Platinum Document | Knowing Where The Robot and Other Objects Are

I am currently in the process of developing what is known as the “Platinum Document.” This document will be posted later on over time once the document is polished enough.

In this screenshot, the camera knows where it is in 3D space, and also where the turning point elements are in 3D space by integrating machine learning with matrix mathematics. Because I am lazy, for now the machine learning is using a pre-trained library of YOLOv5 for the sake of testing. In blue of the image you can see that the tracked balls are the x, y, and z of the ball in world space. That is, whereever the camera is in 3D space, as long as it sees the balls the X, Y, and Z of the balls would be seen as static unless the balls themselves move.

As for being able to accomplish what is being done, I may release snippets of code however I don’t believe I am willing to release the github code (explained later).
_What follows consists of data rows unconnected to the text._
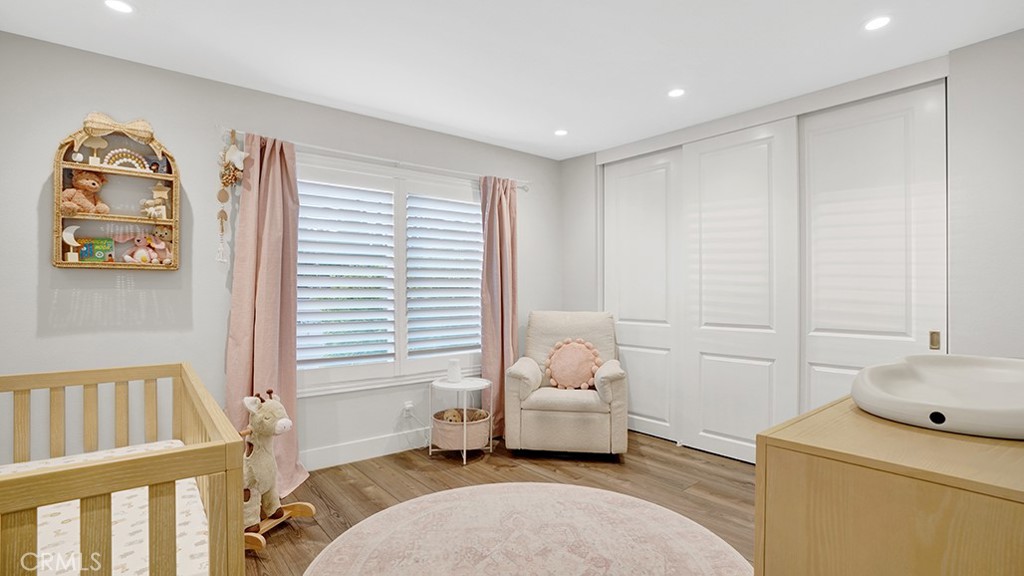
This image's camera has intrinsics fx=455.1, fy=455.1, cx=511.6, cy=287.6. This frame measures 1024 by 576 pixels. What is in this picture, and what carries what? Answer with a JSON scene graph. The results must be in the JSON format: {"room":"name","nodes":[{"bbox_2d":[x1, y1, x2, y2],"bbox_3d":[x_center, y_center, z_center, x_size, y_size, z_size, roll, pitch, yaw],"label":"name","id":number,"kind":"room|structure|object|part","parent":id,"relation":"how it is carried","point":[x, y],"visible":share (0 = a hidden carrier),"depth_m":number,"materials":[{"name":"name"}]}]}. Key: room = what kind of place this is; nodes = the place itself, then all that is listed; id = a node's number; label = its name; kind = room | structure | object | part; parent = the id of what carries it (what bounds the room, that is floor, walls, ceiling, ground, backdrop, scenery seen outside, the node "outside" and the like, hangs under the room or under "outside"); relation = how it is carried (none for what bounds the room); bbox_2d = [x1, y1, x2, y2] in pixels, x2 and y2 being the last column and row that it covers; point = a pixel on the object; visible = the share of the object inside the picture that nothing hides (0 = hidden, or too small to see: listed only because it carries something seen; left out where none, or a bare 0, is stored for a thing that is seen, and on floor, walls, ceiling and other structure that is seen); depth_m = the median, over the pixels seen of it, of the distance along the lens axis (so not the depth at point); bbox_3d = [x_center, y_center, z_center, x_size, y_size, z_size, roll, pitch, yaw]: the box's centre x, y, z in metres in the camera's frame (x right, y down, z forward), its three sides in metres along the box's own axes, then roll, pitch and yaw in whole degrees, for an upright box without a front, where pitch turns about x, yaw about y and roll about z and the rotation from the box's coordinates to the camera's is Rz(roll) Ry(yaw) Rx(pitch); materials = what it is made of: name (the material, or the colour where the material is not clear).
{"room":"bedroom","nodes":[
{"label":"bedroom","id":0,"kind":"room"},
{"bbox_2d":[0,28,568,478],"bbox_3d":[-1.107,-0.003,3.326,4.281,2.459,0.149,0,0,-39],"label":"window wall","id":1,"kind":"structure","parent":0,"point":[32,194],"depth_m":2.57,"materials":[{"name":"paint"}]},
{"bbox_2d":[52,120,178,269],"bbox_3d":[-2.100,-0.493,2.432,0.512,0.792,0.125,0,0,-39],"label":"wall shelf","id":2,"kind":"object","parent":1,"relation":"attached to","point":[160,176],"visible":0.81,"depth_m":2.42,"materials":[{"name":"beige wicker"}]},
{"bbox_2d":[62,225,81,261],"bbox_3d":[-2.263,-0.226,2.338,0.089,0.188,0.069,0,0,-39],"label":"ornament","id":3,"kind":"object","parent":2,"relation":"in","point":[74,244],"visible":0.98,"depth_m":2.33,"materials":[{"name":"white wood"}]},
{"bbox_2d":[62,169,109,215],"bbox_3d":[-2.216,-0.498,2.366,0.183,0.239,0.190,0,0,-39],"label":"teddy bear","id":4,"kind":"object","parent":2,"relation":"in","point":[71,191],"visible":0.91,"depth_m":2.34},
{"bbox_2d":[77,237,114,262],"bbox_3d":[-2.203,-0.194,2.407,0.147,0.131,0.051,0,0,-39],"label":"book","id":5,"kind":"object","parent":2,"relation":"in","point":[95,244],"visible":0.91,"depth_m":2.40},
{"bbox_2d":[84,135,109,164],"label":"ornament","id":6,"kind":"object","parent":2,"relation":"in","point":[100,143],"visible":0.98,"depth_m":2.37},
{"bbox_2d":[82,111,155,141],"bbox_3d":[-2.037,-0.823,2.374,0.313,0.140,0.060,0,0,-39],"label":"bow","id":7,"kind":"object","parent":2,"relation":"attached to","point":[145,130],"visible":0.97,"depth_m":2.35,"materials":[{"name":"beige wicker"}]},
{"bbox_2d":[103,149,148,170],"bbox_3d":[-2.103,-0.693,2.478,0.197,0.124,0.033,0,0,-39],"label":"rainbow decoration","id":8,"kind":"object","parent":2,"relation":"in","point":[112,152],"visible":0.84,"depth_m":2.47,"materials":[{"name":"white"}]},
{"bbox_2d":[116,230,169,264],"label":"stuffed animal","id":9,"kind":"object","parent":2,"relation":"in","point":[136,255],"visible":0.99,"depth_m":2.51,"materials":[{"name":"pink fabric"}]},
{"bbox_2d":[139,185,169,219],"bbox_3d":[-2.000,-0.483,2.549,0.145,0.194,0.082,0,0,-39],"label":"figurine","id":10,"kind":"object","parent":2,"relation":"in","point":[156,194],"visible":0.99,"depth_m":2.54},
{"bbox_2d":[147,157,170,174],"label":"toy","id":11,"kind":"object","parent":2,"relation":"in","point":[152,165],"visible":0.98,"depth_m":2.55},
{"bbox_2d":[300,429,429,470],"bbox_3d":[-1.090,1.153,3.231,3.664,0.129,0.017,0,0,-39],"label":"baseboard","id":12,"kind":"structure","parent":1,"relation":"attached to","point":[363,447],"depth_m":3.23,"materials":[{"name":"white paint"}]},
{"bbox_2d":[218,127,531,189],"bbox_3d":[-0.814,-0.902,3.360,2.313,0.056,0.116,0,0,-39],"label":"curtain rod","id":13,"kind":"object","parent":1,"relation":"attached to","point":[386,160],"visible":0.73,"depth_m":3.17,"materials":[{"name":"white metal"}]},
{"bbox_2d":[215,129,247,262],"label":"wall hanging","id":14,"kind":"object","parent":13,"relation":"hanging from","point":[228,181],"visible":0.99,"depth_m":2.62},
{"bbox_2d":[227,132,306,496],"bbox_3d":[-1.442,0.140,2.697,0.442,2.157,0.244,0,0,-39],"label":"curtain","id":15,"kind":"object","parent":13,"relation":"hanging from","point":[284,372],"visible":0.74,"depth_m":2.73,"materials":[{"name":"pink fabric"}]},
{"bbox_2d":[480,175,518,440],"bbox_3d":[-0.092,0.130,3.793,0.430,2.169,0.159,0,0,-39],"label":"curtain","id":16,"kind":"object","parent":13,"relation":"hanging from","point":[500,229],"visible":0.81,"depth_m":3.79,"materials":[{"name":"fabric"}]},
{"bbox_2d":[297,154,483,396],"bbox_3d":[-0.838,-0.070,3.467,1.749,1.601,0.149,0,0,-39],"label":"window","id":17,"kind":"structure","parent":1,"relation":"in","point":[332,375],"depth_m":3.39,"materials":[{"name":"white glass"}]},
{"bbox_2d":[295,177,396,370],"bbox_3d":[-1.188,-0.090,3.197,0.633,1.308,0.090,0,0,-39],"label":"plantation shutter","id":18,"kind":"object","parent":17,"relation":"attached to","point":[328,288],"visible":0.95,"depth_m":3.19,"materials":[{"name":"white paint"}]},
{"bbox_2d":[403,192,482,357],"bbox_3d":[-0.527,-0.098,3.673,0.675,1.287,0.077,0,0,-39],"label":"plantation shutter","id":19,"kind":"object","parent":17,"relation":"attached to","point":[410,258],"visible":0.94,"depth_m":3.63,"materials":[{"name":"white wood"}]},
{"bbox_2d":[402,401,414,418],"bbox_3d":[-0.782,0.921,3.438,0.072,0.115,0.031,0,0,-39],"label":"wall socket","id":20,"kind":"object","parent":1,"relation":"attached to","point":[406,408],"visible":0.94,"depth_m":3.43,"materials":[{"name":"white plastic"}]},
{"bbox_2d":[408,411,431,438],"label":"power cord","id":21,"kind":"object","parent":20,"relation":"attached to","point":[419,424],"visible":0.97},
{"bbox_2d":[243,430,755,575],"bbox_3d":[0.225,1.273,1.826,4.631,0.100,4.187,0,0,-39],"label":"floor","id":22,"kind":"structure","parent":0,"point":[428,483],"depth_m":2.84,"materials":[{"name":"brown wood"}]},
{"bbox_2d":[0,363,248,575],"bbox_3d":[-1.404,0.776,1.358,0.844,0.830,1.490,0,0,-39],"label":"crib","id":23,"kind":"object","parent":22,"relation":"on","point":[186,474],"visible":0.91,"depth_m":1.10,"materials":[{"name":"brown wood"}]},
{"bbox_2d":[1,442,213,575],"bbox_3d":[-1.506,0.822,1.312,1.123,0.148,1.324,0,0,-39],"label":"crib mattress","id":24,"kind":"object","parent":23,"relation":"in","point":[186,487],"visible":0.59,"depth_m":1.44,"materials":[{"name":"white fabric"}]},
{"bbox_2d":[240,389,315,553],"bbox_3d":[-1.278,0.873,2.283,0.470,0.696,0.454,0,0,19],"label":"rocking horse","id":25,"kind":"object","parent":22,"relation":"on","point":[312,509],"visible":0.57,"depth_m":2.24,"materials":[{"name":"beige fabric"}]},
{"bbox_2d":[428,375,492,463],"bbox_3d":[-0.368,0.959,3.404,0.453,0.537,0.455,0,0,-39],"label":"side table","id":26,"kind":"object","parent":22,"relation":"on","point":[441,383],"visible":0.76,"depth_m":3.31,"materials":[{"name":"white metal"}]},
{"bbox_2d":[446,359,462,382],"bbox_3d":[-0.435,0.622,3.414,0.112,0.159,0.113,0,0,-39],"label":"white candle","id":27,"kind":"object","parent":26,"relation":"on","point":[452,372],"visible":1,"depth_m":3.37,"materials":[{"name":"white"}]},
{"bbox_2d":[431,407,489,449],"bbox_3d":[-0.380,1.044,3.380,0.416,0.205,0.399,0,0,-39],"label":"basket","id":28,"kind":"object","parent":26,"relation":"in","point":[476,426],"visible":0.79,"depth_m":3.24,"materials":[{"name":"fabric"}]},
{"bbox_2d":[438,408,485,422],"bbox_3d":[-0.373,0.984,3.416,0.360,0.165,0.222,0,0,-39],"label":"stuffed animal","id":29,"kind":"object","parent":28,"relation":"in","point":[447,417],"visible":0.47,"depth_m":3.38},
{"bbox_2d":[299,483,752,575],"bbox_3d":[0.070,1.213,1.910,1.994,0.012,2.002,0,0,-39],"label":"round rug","id":30,"kind":"object","parent":22,"relation":"on","point":[463,501],"visible":1,"depth_m":2.18,"materials":[{"name":"beige carpet"}]},
{"bbox_2d":[503,311,627,457],"bbox_3d":[0.432,0.707,3.593,0.874,1.017,0.926,0,0,9],"label":"armchair","id":31,"kind":"object","parent":22,"relation":"on","point":[528,373],"visible":0.95,"depth_m":3.24,"materials":[{"name":"beige fabric"}]},
{"bbox_2d":[544,337,600,390],"bbox_3d":[0.473,0.587,3.510,0.448,0.382,0.198,0,0,9],"label":"round pillow","id":32,"kind":"object","parent":31,"relation":"on","point":[560,355],"visible":1,"depth_m":3.47,"materials":[{"name":"pink fabric"}]},
{"bbox_2d":[754,396,1023,575],"bbox_3d":[1.199,0.781,1.201,1.234,0.859,0.571,0,0,-39],"label":"dresser","id":33,"kind":"object","parent":22,"relation":"on","point":[924,567],"visible":0.87,"depth_m":0.92,"materials":[{"name":"brown wood"}]},
{"bbox_2d":[852,353,1023,439],"bbox_3d":[1.209,0.263,1.185,0.636,0.115,0.489,0,0,-39],"label":"changing pad","id":34,"kind":"object","parent":33,"relation":"on","point":[936,381],"visible":0.98,"depth_m":1.15,"materials":[{"name":"white plastic"}]},
{"bbox_2d":[0,0,1023,160],"bbox_3d":[0.219,-1.275,1.890,4.476,0.104,3.989,0,0,-39],"label":"ceiling","id":35,"kind":"structure","parent":0,"point":[387,108],"depth_m":2.35,"materials":[{"name":"white paint"}]},
{"bbox_2d":[103,0,133,13],"bbox_3d":[-1.710,-1.225,1.974,0.126,0.006,0.127,0,0,-39],"label":"recessed light","id":36,"kind":"object","parent":35,"relation":"in","point":[115,4],"visible":0.98,"depth_m":1.98,"materials":[{"name":"white"}]},
{"bbox_2d":[554,128,567,136],"bbox_3d":[0.387,-1.229,3.606,0.123,0.007,0.125,0,0,-39],"label":"recessed light","id":37,"kind":"object","parent":35,"relation":"in","point":[561,132],"visible":0.99,"depth_m":3.60,"materials":[{"name":"white"}]},
{"bbox_2d":[667,88,685,98],"bbox_3d":[1.037,-1.231,2.875,0.124,0.006,0.125,0,0,-39],"label":"recessed light","id":38,"kind":"object","parent":35,"relation":"in","point":[674,92],"visible":0.99,"depth_m":2.87,"materials":[{"name":"white"}]},
{"bbox_2d":[863,15,891,30],"bbox_3d":[1.697,-1.228,2.114,0.127,0.006,0.128,0,0,-39],"label":"recessed light","id":39,"kind":"object","parent":35,"relation":"in","point":[882,21],"visible":0.99,"depth_m":2.11,"materials":[{"name":"white"}]},
{"bbox_2d":[563,25,1023,451],"bbox_3d":[1.874,-0.001,3.071,0.282,2.470,3.779,0,0,-39],"label":"right wall","id":40,"kind":"structure","parent":0,"point":[967,50],"depth_m":2.30,"materials":[{"name":"white paint"}]},
{"bbox_2d":[602,149,681,444],"bbox_3d":[1.102,0.056,3.872,0.043,2.347,0.848,0,0,-39],"label":"sliding closet door","id":41,"kind":"structure","parent":40,"relation":"in","point":[658,176],"depth_m":3.81,"materials":[{"name":"white paint"}]},
{"bbox_2d":[681,119,802,462],"bbox_3d":[1.592,0.047,3.261,0.043,2.356,0.862,0,0,-39],"label":"sliding closet door","id":42,"kind":"structure","parent":40,"relation":"in","point":[706,161],"depth_m":3.22,"materials":[{"name":"white paint"}]},
{"bbox_2d":[799,82,946,410],"bbox_3d":[2.089,0.052,2.690,0.047,2.339,0.821,0,0,-39],"label":"sliding closet door","id":43,"kind":"structure","parent":40,"relation":"in","point":[819,136],"depth_m":2.66,"materials":[{"name":"white paint"}]},
{"bbox_3d":[2.296,0.286,2.483,0.033,0.094,0.035,0,0,-39],"label":"brass latch","id":44,"kind":"part","parent":43,"relation":"part of","materials":[{"name":"gold metal"}]}
]}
It is highly likely that this system will be a staple of VEXU position tracking due to its capability of permanence and relying on the environment instead of GPS field strips (we do not wish to flip a coin and hope that the field was setup correctly for the GPS system). Therefore we plan to provide steps on how to create a similar system that guides teams on how we approached this system.

The use case is to put the camera on the V5 robot and the V5 robot is capable of knowing where it is, and also where the objects are, without any additional idler odometry wheels.

When complete, the document will include:

  1. Pose estimation that has permanence, at a rate of ~30-60Hz, depending on the computational device. (X, Y, Z, pitch, yaw, roll in space)
  2. X, Y, Z object tracking relative to the camera (in meters)
  3. Object detection

When complete, the document will not include:

  1. X, Y, Z of tracked objects in world space (as shown in the picture). This is done in my own project with a large amount of matrix math and therefore is not something I can simply add, and neither am I comfortable sharing the raw code over github and flat-out giving code to individuals who don’t know how it works.

In development:

  1. Object permanence. This is the capability of identifying an object and giving it a unique identifier by recognizing where it is in 3D space. If the camera does not see the object by turning away from it, the camera can still keep note that the object still exists in 3D space despite not actually seeing it. This allows the robot to drive around and keep note and drive to objects across the field without actively needing to see it all the time. And if the camera looks back and sees the object disappear, then it removes the object from its index.
  2. Adequate communication library. I have already established a line of communication with the V5 Brain, however I need to establish communication in a manner that is modular and allows additional lines to be established over a single port.

The document will be released as a reply below once the document is polished enough. It ultimately adds many new features and also removes software (such as Docker) that are no longer a requirement to use.

12 Likes

This seems very interesting and I just wanted to clarify a couple of the technical aspects of how this all works. It seems from your post that you already have the technical aspects working and that you just need to finish the documentation, but please correct me if I’m wrong.

First of all, how does your camera know where it is in 3d space? Like how does it determine where on a vex field it is? Does it just track the x,y, and z coordinates of objects on the field and assume they are not moving and that the camera is moving relative to those objects? Or is it some other method of determining where the camera is?

What device is running the AI? Is it a laptop/desktop or is it an edge device like a Jetson Nano or Raspberry Pi? I did a research project last semester on making models smaller and deploying them on to smaller devices like Jetsons and it was harder than I expected the first time.

What camera are you using and what is it’s frame rate and image size? I know YOLO works well for live feeds, so how often are you sampling in your current model?

1 Like

Correct.
Currently the system is tested on a laptop with Ubuntu 20.04 (same version I plan to install onto the Jetson Nano, which officially supports 18.04 but community supports 20.04), however I need to verify that it works for the Jetson Nano and add installation instructions for 20.04 version.

It does vector-based visual odometry. A good examppe of vector-based visual odometry is ORB_SLAM3

I plan to allow you to set the x y z and yaw of the robot and it’s up to the user to line the robot up to match the field, similar to wheel odometry. However that would be a good idea to use the D435i to identify the location of the game elements at the start of the match to determine the starting coordinates.

Tested and works properly with a laptop with a gpu on it, and currently working on testing with Jetson Nano at the moment.

Honestly with my laptop the frame rate is bottlenecked by the D435i’s 30 frames/second cap. It would probably be higher if the D435i allows it. YOLOv5n is the most lightweight version of YOLOv5 available and it runs really quickly.

1 Like

Additional details will be answered in the document.